Actually, float numbers are already normalized. The internal representation of a float f is

f = n * (2 ^ e)

where 1 < abs(n) <= 2 (n is called mantissa) and e is an integer called 'exponent'

Your sample shows that you want normalize the gerater number of a pair of floats to 'decimal' form where the base of the exponent is 10 and the mantissa is between 0.1 and 1.0. After that you want the smaller number to have the same decimal exponent.

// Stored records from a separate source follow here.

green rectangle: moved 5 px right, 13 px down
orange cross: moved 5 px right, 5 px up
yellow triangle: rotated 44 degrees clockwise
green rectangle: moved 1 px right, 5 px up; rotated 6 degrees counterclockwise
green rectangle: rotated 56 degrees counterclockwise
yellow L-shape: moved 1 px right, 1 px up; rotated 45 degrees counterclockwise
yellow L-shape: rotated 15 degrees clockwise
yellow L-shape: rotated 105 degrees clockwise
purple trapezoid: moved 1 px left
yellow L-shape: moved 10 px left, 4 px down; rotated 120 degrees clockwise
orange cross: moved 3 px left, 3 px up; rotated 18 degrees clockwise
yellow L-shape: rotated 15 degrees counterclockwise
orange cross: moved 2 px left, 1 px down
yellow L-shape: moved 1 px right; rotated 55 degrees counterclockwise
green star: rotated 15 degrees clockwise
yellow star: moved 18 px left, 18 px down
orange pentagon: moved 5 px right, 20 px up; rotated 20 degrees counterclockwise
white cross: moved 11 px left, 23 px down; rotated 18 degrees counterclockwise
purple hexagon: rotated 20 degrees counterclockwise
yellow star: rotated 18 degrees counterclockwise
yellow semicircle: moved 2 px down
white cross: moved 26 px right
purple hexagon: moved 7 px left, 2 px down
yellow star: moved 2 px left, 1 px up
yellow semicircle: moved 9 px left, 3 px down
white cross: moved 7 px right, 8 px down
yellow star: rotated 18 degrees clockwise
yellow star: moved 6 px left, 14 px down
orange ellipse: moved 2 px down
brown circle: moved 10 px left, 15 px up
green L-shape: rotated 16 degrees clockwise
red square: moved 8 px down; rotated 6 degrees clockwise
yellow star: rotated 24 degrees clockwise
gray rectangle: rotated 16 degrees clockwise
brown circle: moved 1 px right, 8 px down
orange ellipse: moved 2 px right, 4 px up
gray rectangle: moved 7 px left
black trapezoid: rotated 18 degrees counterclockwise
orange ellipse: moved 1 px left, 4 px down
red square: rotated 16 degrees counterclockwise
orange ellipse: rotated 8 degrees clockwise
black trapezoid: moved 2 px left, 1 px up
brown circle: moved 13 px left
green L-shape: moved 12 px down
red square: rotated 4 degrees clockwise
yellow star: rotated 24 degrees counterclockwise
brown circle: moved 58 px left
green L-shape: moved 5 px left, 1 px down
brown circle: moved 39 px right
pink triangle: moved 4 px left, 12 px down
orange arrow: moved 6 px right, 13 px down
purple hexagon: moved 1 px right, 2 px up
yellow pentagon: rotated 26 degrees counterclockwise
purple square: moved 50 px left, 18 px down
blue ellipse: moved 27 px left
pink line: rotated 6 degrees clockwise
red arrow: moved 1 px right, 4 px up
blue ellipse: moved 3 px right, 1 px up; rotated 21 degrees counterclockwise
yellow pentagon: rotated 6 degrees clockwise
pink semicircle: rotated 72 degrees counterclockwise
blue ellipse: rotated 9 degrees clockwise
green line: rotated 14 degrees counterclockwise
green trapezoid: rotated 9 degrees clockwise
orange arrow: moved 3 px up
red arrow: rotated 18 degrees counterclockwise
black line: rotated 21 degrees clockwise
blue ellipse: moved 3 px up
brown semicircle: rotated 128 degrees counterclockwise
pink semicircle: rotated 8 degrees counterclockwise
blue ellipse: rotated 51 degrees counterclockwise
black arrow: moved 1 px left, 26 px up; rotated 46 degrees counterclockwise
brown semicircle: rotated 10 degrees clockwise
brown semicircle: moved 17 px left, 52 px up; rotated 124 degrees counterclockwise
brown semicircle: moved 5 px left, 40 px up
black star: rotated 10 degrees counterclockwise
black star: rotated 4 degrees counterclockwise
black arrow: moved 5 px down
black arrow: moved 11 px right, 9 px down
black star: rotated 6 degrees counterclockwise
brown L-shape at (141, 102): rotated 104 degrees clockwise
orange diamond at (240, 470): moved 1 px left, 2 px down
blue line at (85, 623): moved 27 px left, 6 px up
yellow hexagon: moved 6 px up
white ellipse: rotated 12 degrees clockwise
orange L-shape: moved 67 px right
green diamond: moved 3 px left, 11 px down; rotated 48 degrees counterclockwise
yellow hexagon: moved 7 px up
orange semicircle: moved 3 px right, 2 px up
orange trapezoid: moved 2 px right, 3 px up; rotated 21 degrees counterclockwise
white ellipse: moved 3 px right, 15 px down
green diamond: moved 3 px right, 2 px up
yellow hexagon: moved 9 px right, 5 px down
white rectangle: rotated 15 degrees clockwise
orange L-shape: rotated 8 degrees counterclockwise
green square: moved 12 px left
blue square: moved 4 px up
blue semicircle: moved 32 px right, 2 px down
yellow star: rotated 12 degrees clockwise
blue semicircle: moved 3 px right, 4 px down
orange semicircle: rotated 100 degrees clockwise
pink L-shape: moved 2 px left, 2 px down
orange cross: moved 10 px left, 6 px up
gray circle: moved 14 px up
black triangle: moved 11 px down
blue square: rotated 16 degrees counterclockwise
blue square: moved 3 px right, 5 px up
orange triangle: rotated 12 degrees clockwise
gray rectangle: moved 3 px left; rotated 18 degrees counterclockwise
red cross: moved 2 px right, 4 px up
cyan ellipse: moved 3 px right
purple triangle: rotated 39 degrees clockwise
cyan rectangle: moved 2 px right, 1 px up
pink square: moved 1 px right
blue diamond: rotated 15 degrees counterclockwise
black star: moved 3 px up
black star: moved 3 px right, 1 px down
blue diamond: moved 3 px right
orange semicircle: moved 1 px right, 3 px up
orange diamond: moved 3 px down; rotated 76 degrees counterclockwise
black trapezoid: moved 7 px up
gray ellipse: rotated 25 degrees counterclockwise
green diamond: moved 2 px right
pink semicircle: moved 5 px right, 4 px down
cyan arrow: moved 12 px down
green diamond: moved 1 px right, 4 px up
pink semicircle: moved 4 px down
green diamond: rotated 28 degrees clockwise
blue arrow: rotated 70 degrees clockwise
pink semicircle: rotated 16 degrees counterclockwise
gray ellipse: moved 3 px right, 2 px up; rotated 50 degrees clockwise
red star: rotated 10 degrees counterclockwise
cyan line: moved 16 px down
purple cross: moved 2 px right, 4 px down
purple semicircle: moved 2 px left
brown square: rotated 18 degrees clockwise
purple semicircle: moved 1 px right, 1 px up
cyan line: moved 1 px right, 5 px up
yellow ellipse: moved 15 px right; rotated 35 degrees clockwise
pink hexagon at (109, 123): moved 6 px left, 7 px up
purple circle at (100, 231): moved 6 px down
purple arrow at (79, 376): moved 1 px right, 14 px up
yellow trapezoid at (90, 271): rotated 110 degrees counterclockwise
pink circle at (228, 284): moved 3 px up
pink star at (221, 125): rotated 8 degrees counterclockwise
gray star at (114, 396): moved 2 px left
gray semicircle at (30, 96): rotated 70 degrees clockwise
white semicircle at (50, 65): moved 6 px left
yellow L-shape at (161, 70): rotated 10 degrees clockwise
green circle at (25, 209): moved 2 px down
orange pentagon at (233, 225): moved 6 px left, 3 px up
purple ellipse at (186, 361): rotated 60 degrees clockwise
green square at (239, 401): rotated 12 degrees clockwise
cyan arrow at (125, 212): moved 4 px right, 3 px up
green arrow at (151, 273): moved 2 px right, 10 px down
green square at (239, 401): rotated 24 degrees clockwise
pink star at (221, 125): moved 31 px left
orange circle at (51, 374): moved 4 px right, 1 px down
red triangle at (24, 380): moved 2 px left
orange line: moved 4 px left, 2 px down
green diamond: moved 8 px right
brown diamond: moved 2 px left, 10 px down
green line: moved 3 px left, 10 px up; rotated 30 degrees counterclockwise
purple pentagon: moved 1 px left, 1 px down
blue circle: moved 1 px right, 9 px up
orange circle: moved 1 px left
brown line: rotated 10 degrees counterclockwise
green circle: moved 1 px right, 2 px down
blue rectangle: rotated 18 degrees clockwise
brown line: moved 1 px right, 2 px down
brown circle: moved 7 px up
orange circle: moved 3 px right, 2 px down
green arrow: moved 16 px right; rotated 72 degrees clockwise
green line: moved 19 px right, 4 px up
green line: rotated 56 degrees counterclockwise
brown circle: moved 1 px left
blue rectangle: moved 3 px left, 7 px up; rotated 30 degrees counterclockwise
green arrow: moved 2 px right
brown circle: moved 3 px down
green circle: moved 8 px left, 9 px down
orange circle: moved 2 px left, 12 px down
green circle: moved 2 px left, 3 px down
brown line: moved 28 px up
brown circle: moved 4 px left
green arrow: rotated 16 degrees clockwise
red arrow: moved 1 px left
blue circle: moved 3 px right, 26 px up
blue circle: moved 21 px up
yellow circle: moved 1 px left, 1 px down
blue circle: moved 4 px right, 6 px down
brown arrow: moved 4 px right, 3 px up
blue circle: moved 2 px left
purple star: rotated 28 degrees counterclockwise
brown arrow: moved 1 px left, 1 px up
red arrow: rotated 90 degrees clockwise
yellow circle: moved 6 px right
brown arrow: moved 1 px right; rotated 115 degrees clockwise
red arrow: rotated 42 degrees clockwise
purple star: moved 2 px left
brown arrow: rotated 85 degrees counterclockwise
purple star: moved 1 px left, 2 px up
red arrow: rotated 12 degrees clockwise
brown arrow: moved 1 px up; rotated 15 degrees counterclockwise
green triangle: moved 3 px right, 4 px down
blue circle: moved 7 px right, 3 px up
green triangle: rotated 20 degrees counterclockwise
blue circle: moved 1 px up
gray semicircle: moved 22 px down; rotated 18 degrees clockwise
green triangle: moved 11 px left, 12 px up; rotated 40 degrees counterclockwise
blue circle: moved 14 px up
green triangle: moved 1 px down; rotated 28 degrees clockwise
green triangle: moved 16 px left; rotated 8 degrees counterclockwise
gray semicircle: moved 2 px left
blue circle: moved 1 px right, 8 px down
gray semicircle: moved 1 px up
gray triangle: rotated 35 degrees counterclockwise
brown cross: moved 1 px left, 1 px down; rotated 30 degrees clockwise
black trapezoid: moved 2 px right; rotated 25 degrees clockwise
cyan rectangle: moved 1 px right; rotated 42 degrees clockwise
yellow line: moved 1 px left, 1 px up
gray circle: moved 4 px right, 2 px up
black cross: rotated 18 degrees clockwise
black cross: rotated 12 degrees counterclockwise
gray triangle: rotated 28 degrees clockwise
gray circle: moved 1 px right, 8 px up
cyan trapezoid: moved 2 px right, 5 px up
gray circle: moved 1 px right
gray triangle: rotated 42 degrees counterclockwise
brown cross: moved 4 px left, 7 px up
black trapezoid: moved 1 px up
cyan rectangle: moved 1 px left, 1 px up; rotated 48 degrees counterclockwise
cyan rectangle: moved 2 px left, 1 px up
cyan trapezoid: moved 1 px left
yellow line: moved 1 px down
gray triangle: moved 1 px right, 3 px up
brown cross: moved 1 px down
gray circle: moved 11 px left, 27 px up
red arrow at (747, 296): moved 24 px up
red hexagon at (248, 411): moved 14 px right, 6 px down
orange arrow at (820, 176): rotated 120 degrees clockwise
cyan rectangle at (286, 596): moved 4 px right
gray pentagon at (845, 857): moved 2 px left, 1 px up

It is not clear whether the result should be floats or strings. Note, if you want floats, the results are 'rounded' as the internal representation of a float is a 'binary' representation (see above) that does not exactly match to a decimal representation for almost all numbers. The normalize function of Dariusz would do the job though it can't handle negative numbers and numbers less than 0.1

void swap(float& f1, float& f2)

{

float f = f1; f1 = f2; f2 = f;

}

int normalizeTwoFloats( float f1, float f2, float& r1, float& r2 )

{

bool neg1 = (f1 < 0.);

bool neg2 = (f2 < 0.);

r1 = (neg1)? -f1 : f1;

r2 = (neg2)? -f2 : f2;

bool toggle = (r1 < r2);

if (toggle) swap(r1, r2);

float df = (r1 <= 0.1)? 10 : 0.1;

int st = (r1 <= 0.1)? -1 : 1;

int e = 0;

while (r1 <= 0.1 || 1. < r1)

{

r1 *= df;

r2 *= df;

e += st;

}

if (toggle) swap(r1, r2);

if (neg1) r1 = -r1;

if (neg2) r2 = -r2;

return e;

}

That can be used like that:

#include <iostream>

#include <iomanip>

using namespace std;

int main()

{

float r1, r2;

int dim = normalizeTwoFloats(float(1

cout << setiosflags(ios::fixed) << r1 << "E" << dim << "\t"

<< setiosflags(ios::fixed) << r2 << "E" << dim << endl;

return 0;

}

If you only need normalized string output you could do that:

string normalizedString(float f, int& dim, bool calcDim = true)

{

const int precision = 8; // 8 digits required

int e;

int sig;

char* psz = ecvt(f, precision, &e, &sig);

string s;

char buf[10];

for (int i = strlen(psz)-1; i >= 0; --i)

if (psz[i] == '0') psz[i] = '\0';

if (sig) s += '-';

s += "0.";

if (calcDim || dim < e)

{

s += psz;

dim = e;

}

else

{

for (int j = e; j < dim; ++j)

s += '0';

s += psz;

}

s += "E";

s += itoa(dim, buf, 10);

return s;

}

int main()

{

float f1 = 1.98E4;

float f2 = 21.22E5;

float r1 = f1;

float r2 = f2;

if (f1 < f2) swap(r1, r2);

string s1 = normalizedString(r1, dim);

string s2 = normalizedString(r2, dim, false);

if (f1 < f2) swap(s1, s2);

cout << s1 << "\t" << s2 << endl;

return 0;

}

Regards, Alex